### Assignment
Filter the lines below, keeping each one that holds "Certificarea".

Stored items
================

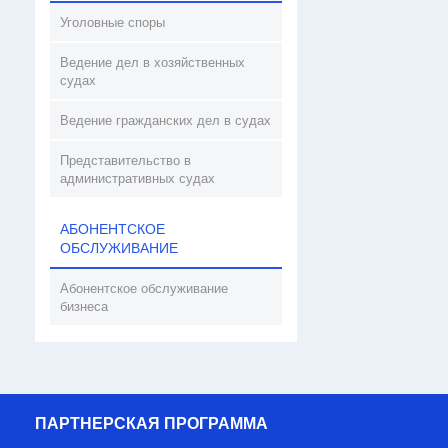
Уголовные споры
Ведение дел в хозяйственных
судах
Ведение гражданских дел в судах
Представительство в
административных судах
АБОНЕНТСКОЕ
ОБСЛУЖИВАНИЕ
Абонентское обслуживание
бизнеса
ПАРТНЕРСКАЯ ПРОГРАММА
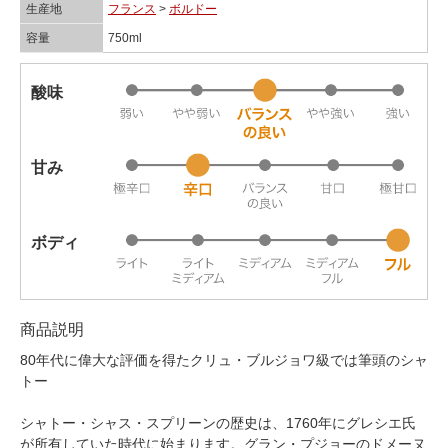
生産地
フランス
>
ボルドー
容量
750ml
酸味
甘み
ボディ
商品説明
80年代に偉大な評価を得たクリュ・ブルジョワ級では筆頭のシャ
トー
シャトー・シャス・スプリーンの歴史は、1760年にグレシエ氏
が所有していた時代に始まります。グラン・プジョーのドメーヌ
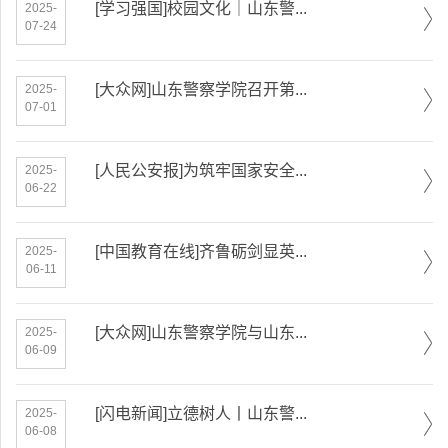
[学习强国]校园文化｜山东警...
2025-
07-24
[大众网]山东警察学院召开第...
2025-
07-01
[人民公安报]为筑牢国家安全...
2025-
06-22
[中国教育在线]齐鲁砺剑显英...
2025-
06-11
[大众网]山东警察学院与山东...
2025-
06-09
[闪电新闻]立德树人丨山东警...
2025-
06-08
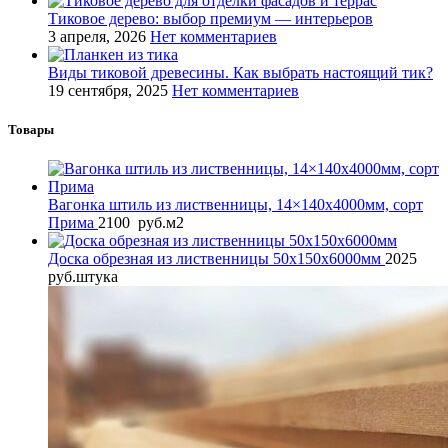
Тиковое дерево: выбор премиум — интерьеров
3 апреля, 2026
Нет комментариев
Виды тиковой древесины. Как выбрать настоящий тик?
19 сентября, 2025
Нет комментариев
Товары
Вагонка штиль из лиственницы, 14×140x4000мм, сорт
Прима
2100
руб.
м2
Доска обрезная из лиственницы 50x150x6000мм
2025
руб.
штука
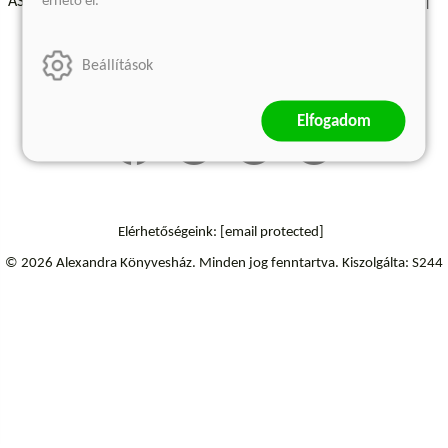
érhető el.
ÁSZF - Vásárlási feltételek
A kiadóról
Süti beállítások
Árkötött termékek
Kommentelési szabályzat
Beállítások
Szállítási információk
Elfogadom
Elérhetőségeink:
[email protected]
© 2026 Alexandra Könyvesház.
Minden jog fenntartva.
Kiszolgálta: S244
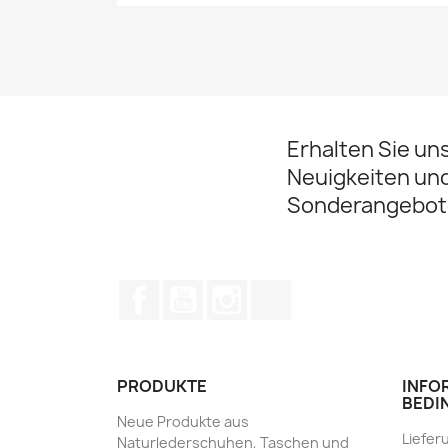
Erhalten Sie un
Neuigkeiten un
Sonderangebot
Facebook
YouTube
Instagram
TikTok
PRODUKTE
INFO
BEDI
Neue Produkte aus
Liefer
Naturlederschuhen, Taschen und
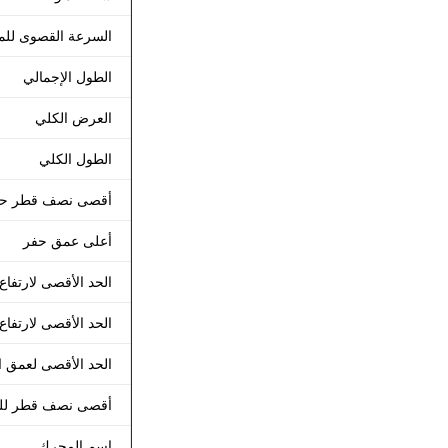
السرعة القصوى لل
الطول الإجمالي
العرض الكلي
الطول الكلي
أقصى نصف قطر ح
أعلى عمق حفر
الحد الأقصى لارتفاع
الحد الأقصى لارتفاع 
الحد الأقصى لعمق ا
أقصى نصف قطر للح
اسم المحرك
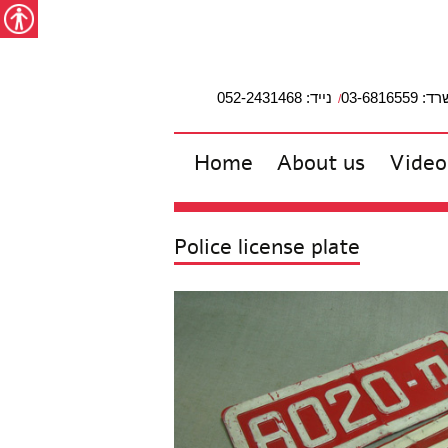
מפת האתר
הצהרת נגישות
צור קשר
עבור לתוכן
Accessibility
studio2
03-6816559
נייד: 052-2431468
Home
About us
Video
Police license plate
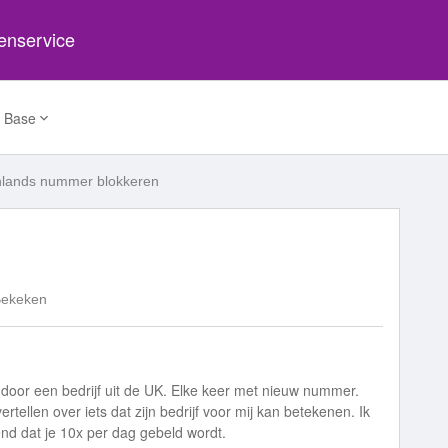
tenservice
 Base
nlands nummer blokkeren
Bekeken
door een bedrijf uit de UK. Elke keer met nieuw nummer.
tellen over iets dat zijn bedrijf voor mij kan betekenen. Ik
end dat je 10x per dag gebeld wordt.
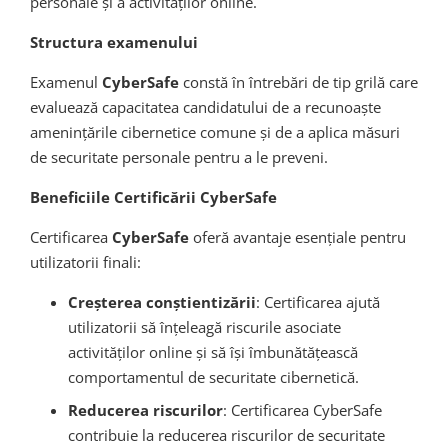
personale și a activităților online.
Structura examenului
Examenul
CyberSafe
constă în întrebări de tip grilă care
evaluează capacitatea candidatului de a recunoaște
amenințările cibernetice comune și de a aplica măsuri
de securitate personale pentru a le preveni.
Beneficiile Certificării CyberSafe
Certificarea
CyberSafe
oferă avantaje esențiale pentru
utilizatorii finali:
Creșterea conștientizării
: Certificarea ajută
utilizatorii să înțeleagă riscurile asociate
activităților online și să își îmbunătățească
comportamentul de securitate cibernetică.
Reducerea riscurilor
: Certificarea CyberSafe
contribuie la reducerea riscurilor de securitate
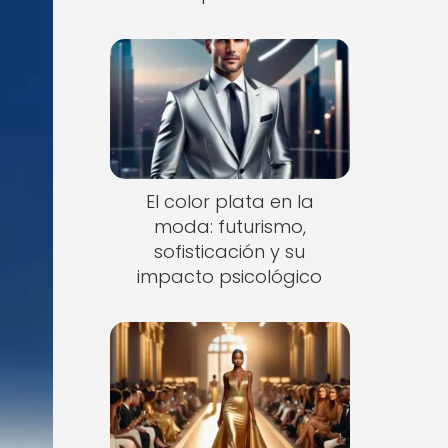
El color plata en la
moda: futurismo,
sofisticación y su
impacto psicológico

================

### The completed task
Certificarea
: Certificarea ajută
: Certificarea CyberSafe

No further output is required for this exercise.